Storage is always at a premium in most trailers. Last year somebody posted (forget who it was) that the space below the cabinets in the bathroom on the 25RSS was empty and unused. They had made the cabinet flooring above the space removable so they could store bulky stuff in there that was not used very often. I thought it was a great idea, so I set out to do the mod myself. As I was contemplating how to go about this, DW suggested that instead of removing the cabinet floor, I could gain access to the space through the wall in the bunkhouse. A little investigation and I determined that this was indeed possible.

I carefully cut through the walls (there are two back to back) and revealed the space. It is indeed pristine, unused space (shame on you Keystone!!).










I decide to make the door a slider style instead of using a hinge since it would be easier to open in the somewhat confined space. I used the piece of the wall I cut out for the door. I routed a channel in the trim for the door to slide inside. Here is the door open and closed.



















And a final picture with the space in use!










We plan to use this to store that bulky, need it once in a while kind of stuff like TP and paper towels. The space is perfect for these types of items.

DAN


----------



## Insomniak (Jul 7, 2006)

TwoElkhounds said:


> Storage is always at a premium in most trailers. Last year somebody posted (forget who it was) that the space below the cabinets in the bathroom on the 25RSS was empty and unused. They had made the cabinet flooring above the space removable so they could store bulky stuff in there that was not used very often. I thought it was a great idea, so I set out to do the mod myself. As I was contemplating how to go about this, DW suggested that instead of removing the cabinet floor, I could gain access to the space through the wall in the bunkhouse. A little investigation and I determined that this was indeed possible.
> 
> I carefully cut through the walls (there are two back to back) and revealed the space. It is indeed pristine, unused space (shame on you Keystone!!).
> 
> ...


Beautiful mod - nice work!


----------



## Oregon_Camper (Sep 13, 2004)

Very nice!! I could do that on our 301BQ....the access would be from the Master Bedroom. Great place to store stuff for sure.


----------



## duggy (Mar 17, 2010)

Nice mod! We need access to every space we can get!


----------



## Insomniak (Jul 7, 2006)

Oregon_Camper said:


> Very nice!! I could do that on our 301BQ....the access would be from the Master Bedroom. Great place to store stuff for sure.
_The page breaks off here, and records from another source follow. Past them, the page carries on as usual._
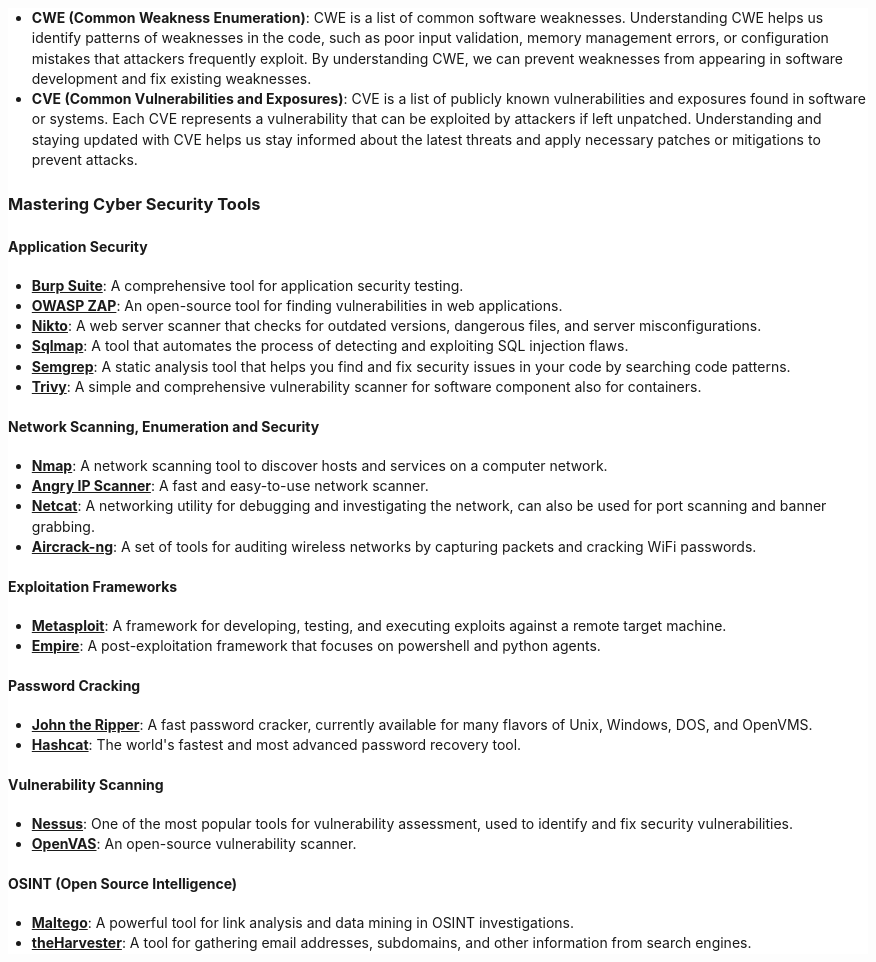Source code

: - **CWE (Common Weakness Enumeration)**: CWE is a list of common software weaknesses. Understanding CWE helps us identify patterns of weaknesses in the code, such as poor input validation, memory management errors, or configuration mistakes that attackers frequently exploit. By understanding CWE, we can prevent weaknesses from appearing in software development and fix existing weaknesses.
- **CVE (Common Vulnerabilities and Exposures)**: CVE is a list of publicly known vulnerabilities and exposures found in software or systems. Each CVE represents a vulnerability that can be exploited by attackers if left unpatched. Understanding and staying updated with CVE helps us stay informed about the latest threats and apply necessary patches or mitigations to prevent attacks.

### Mastering Cyber Security Tools
#### Application Security
- **[Burp Suite](https://portswigger.net/burp)**: A comprehensive tool for application security testing.
- **[OWASP ZAP](https://www.zaproxy.org/)**: An open-source tool for finding vulnerabilities in web applications.
- **[Nikto](https://cirt.net/Nikto2)**: A web server scanner that checks for outdated versions, dangerous files, and server misconfigurations.
- **[Sqlmap](https://sqlmap.org/)**: A tool that automates the process of detecting and exploiting SQL injection flaws.
- **[Semgrep](https://semgrep.dev/)**: A static analysis tool that helps you find and fix security issues in your code by searching code patterns.
- **[Trivy](https://github.com/aquasecurity/trivy)**: A simple and comprehensive vulnerability scanner for software component also for containers.

#### Network Scanning, Enumeration and Security
- **[Nmap](https://nmap.org/)**: A network scanning tool to discover hosts and services on a computer network.
- **[Angry IP Scanner](https://angryip.org/)**: A fast and easy-to-use network scanner.
- **[Netcat](https://nc110.sourceforge.io/)**: A networking utility for debugging and investigating the network, can also be used for port scanning and banner grabbing.
- **[Aircrack-ng](https://www.aircrack-ng.org/)**: A set of tools for auditing wireless networks by capturing packets and cracking WiFi passwords.

#### Exploitation Frameworks
- **[Metasploit](https://www.metasploit.com/)**: A framework for developing, testing, and executing exploits against a remote target machine.
- **[Empire](https://github.com/EmpireProject/Empire)**: A post-exploitation framework that focuses on powershell and python agents.

#### Password Cracking
- **[John the Ripper](https://www.openwall.com/john/)**: A fast password cracker, currently available for many flavors of Unix, Windows, DOS, and OpenVMS.
- **[Hashcat](https://hashcat.net/hashcat/)**: The world's fastest and most advanced password recovery tool.

#### Vulnerability Scanning
- **[Nessus](https://www.tenable.com/products/nessus)**: One of the most popular tools for vulnerability assessment, used to identify and fix security vulnerabilities.
- **[OpenVAS](https://www.openvas.org/)**: An open-source vulnerability scanner.

#### OSINT (Open Source Intelligence)
- **[Maltego](https://www.maltego.com/)**: A powerful tool for link analysis and data mining in OSINT investigations.
- **[theHarvester](https://github.com/laramies/theHarvester)**: A tool for gathering email addresses, subdomains, and other information from search engines.
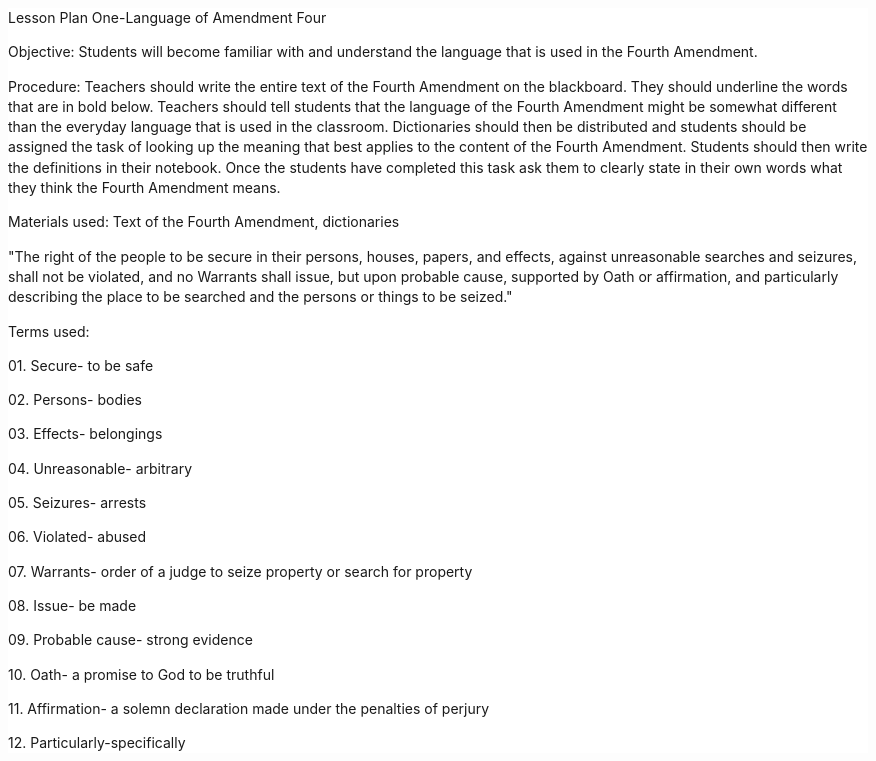  </h2>
 Lesson Plan One-Language of Amendment Four
 <p>
  Objective: Students will become familiar with and understand the language that is used in the Fourth Amendment.
 </p>
 <p>
  Procedure: Teachers should write the entire text of the Fourth Amendment on the blackboard. They should underline the words that are in bold below. Teachers should tell students that the language of the Fourth Amendment might be somewhat different than the everyday language that is used in the classroom. Dictionaries should then be distributed and students should be assigned the task of looking up the meaning that best applies to the content of the Fourth Amendment. Students should then write the definitions in their notebook. Once the students have completed this task ask them to clearly state in their own words what they think the Fourth Amendment means.
 </p>
 <p>
  Materials used: Text of the Fourth Amendment, dictionaries
 </p>
 <p>
  "The right of the people to be secure in their persons, houses, papers, and effects, against unreasonable searches and seizures, shall not be violated, and no Warrants shall issue, but upon probable cause, supported by Oath or affirmation, and particularly describing the place to be searched and the persons or things to be seized."
 </p>
 <p>
  Terms used:
 </p>
 <p>
  01. Secure- to be safe
 </p>
 <p>
  02. Persons- bodies
 </p>
 <p>
  03. Effects- belongings
 </p>
 <p>
  04. Unreasonable- arbitrary
 </p>
 <p>
  05. Seizures- arrests
 </p>
 <p>
  06. Violated- abused
 </p>
 <p>
  07. Warrants- order of a judge to seize property or search for property
 </p>
 <p>
  08. Issue- be made
 </p>
 <p>
  09. Probable cause- strong evidence
 </p>
 <p>
  10. Oath- a promise to God to be truthful
 </p>
 <p>
  11. Affirmation- a solemn declaration made under the penalties of perjury
 </p>
 <p>
  12. Particularly-specifically
 </p>
 <p>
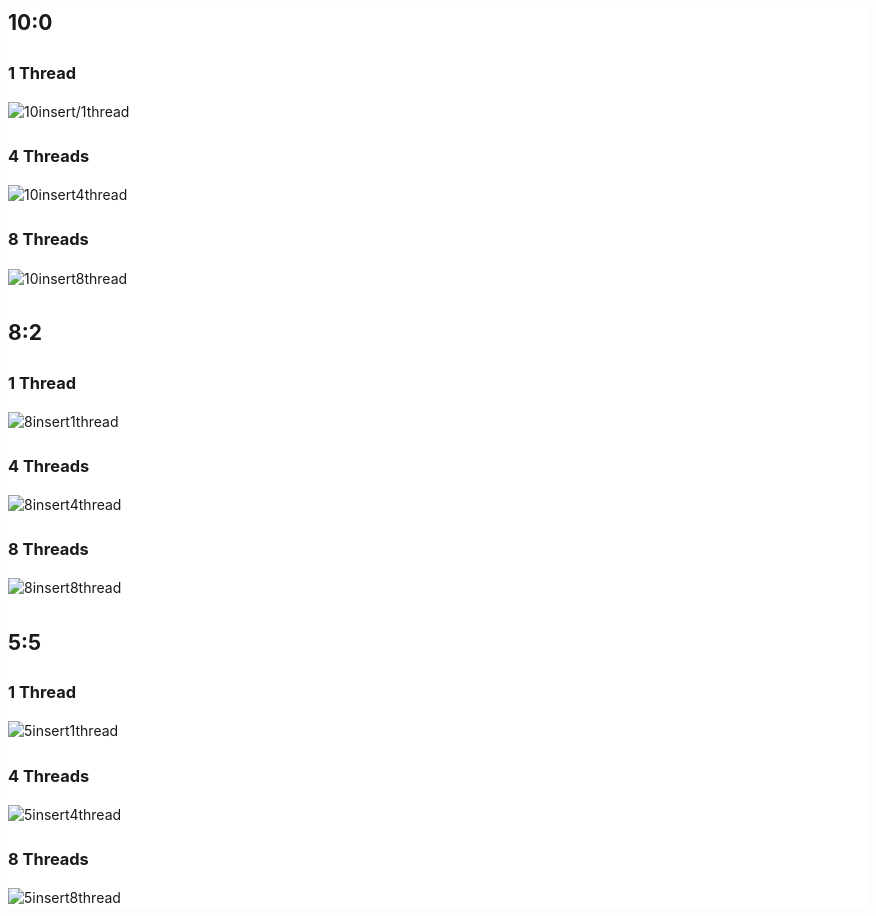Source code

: 
## 10:0

### 1 Thread

![10insert/1thread](/assets/img/2019-01-03/10insert1thread.png)

### 4 Threads

![10insert4thread](/assets/img/2019-01-03/10insert4thread.png)

### 8 Threads

![10insert8thread](/assets/img/2019-01-03/10insert8thread.png)



## 8:2

### 1 Thread

![8insert1thread](/assets/img/2019-01-03/8insert1thread.png)

### 4 Threads

![8insert4thread](/assets/img/2019-01-03/8insert4thread.png)

### 8 Threads

![8insert8thread](/assets/img/2019-01-03/8insert8thread.png)



## 5:5

### 1 Thread

![5insert1thread](/assets/img/2019-01-03/5insert1thread.png)

### 4 Threads

![5insert4thread](/assets/img/2019-01-03/5insert4thread.png)

### 8 Threads

![5insert8thread](/assets/img/2019-01-03/5insert8thread.png)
Jim, which side is your sliding door on? I've seen photos with it on both sides...


----------



## Oregon_Camper (Sep 13, 2004)

Insomniak said:


> Very nice!! I could do that on our 301BQ....the access would be from the Master Bedroom. Great place to store stuff for sure.


Jim, which side is your sliding door on? I've seen photos with it on both sides...
[/quote]

As you walk into the bedroom from the main area our sliding door in on right side.
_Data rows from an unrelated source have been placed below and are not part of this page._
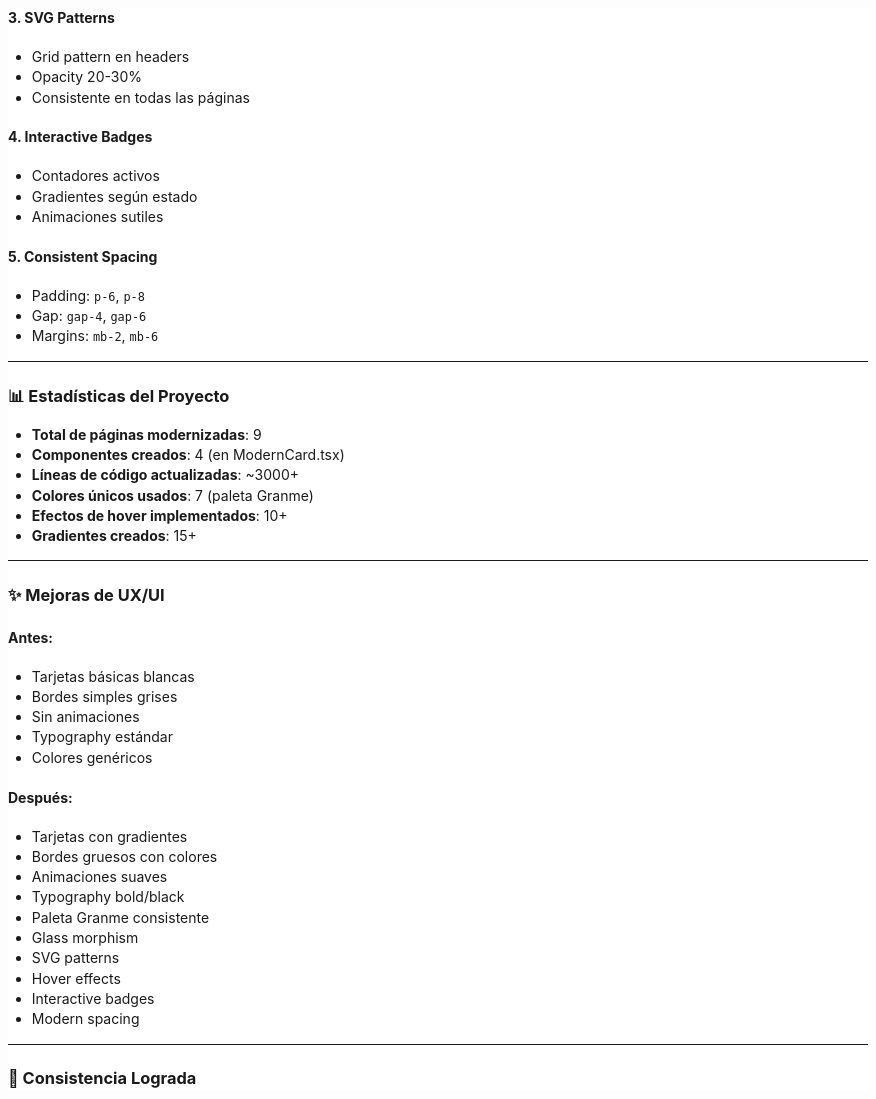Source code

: #### 3. **SVG Patterns**
- Grid pattern en headers
- Opacity 20-30%
- Consistente en todas las páginas

#### 4. **Interactive Badges**
- Contadores activos
- Gradientes según estado
- Animaciones sutiles

#### 5. **Consistent Spacing**
- Padding: `p-6`, `p-8`
- Gap: `gap-4`, `gap-6`
- Margins: `mb-2`, `mb-6`

---

### 📊 Estadísticas del Proyecto

- **Total de páginas modernizadas**: 9
- **Componentes creados**: 4 (en ModernCard.tsx)
- **Líneas de código actualizadas**: ~3000+
- **Colores únicos usados**: 7 (paleta Granme)
- **Efectos de hover implementados**: 10+
- **Gradientes creados**: 15+

---

### ✨ Mejoras de UX/UI

#### Antes:
- Tarjetas básicas blancas
- Bordes simples grises
- Sin animaciones
- Typography estándar
- Colores genéricos

#### Después:
- Tarjetas con gradientes
- Bordes gruesos con colores
- Animaciones suaves
- Typography bold/black
- Paleta Granme consistente
- Glass morphism
- SVG patterns
- Hover effects
- Interactive badges
- Modern spacing

---

### 🎯 Consistencia Lograda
Major bummer if they moved it to the wall close to the exterior door. We have 2 coat racks on that wall and can't imagine having to put the coat rack on the wall closer to the bed...you'd have to almost climb on the bed to us the coat rack.










BTW...we also have a window on the back side of the dinnette...I see they have removed that in the new 301BQ's...bummer...as it lets in a lot of light.


----------



## Insomniak (Jul 7, 2006)

Oregon_Camper said:


> Very nice!! I could do that on our 301BQ....the access would be from the Master Bedroom. Great place to store stuff for sure.


Jim, which side is your sliding door on? I've seen photos with it on both sides...
[/quote]

As you walk into the bedroom from the main area our sliding door in on right side.

Major bummer if they moved it to the wall close to the exterior door. We have 2 coat racks on that wall and can't imagine having to put the coat rack on the wall closer to the bed...you'd have to almost climb on the bed to us the coat rack.










BTW...we also have a window on the back side of the dinnette...I see they have removed that in the new 301BQ's...bummer...as it lets in a lot of light.









[/quote]
We'll find out in a few weeks where Gilligan chose to put our door. The non-10th anniversary edition we looked at had the door in the same position as yours. It's hilarious to look at the different photos online to see where things end up on the same model - the sliding door, the outlet near the back door ranges from 6" to 18" off the floor, near the door, away from the door, etc. The hole for the television cables in the living area ranges all over that wall. I think they removed the window in the dinette slide because someone realized you could sit there and look right into the bedroom - oops!


----------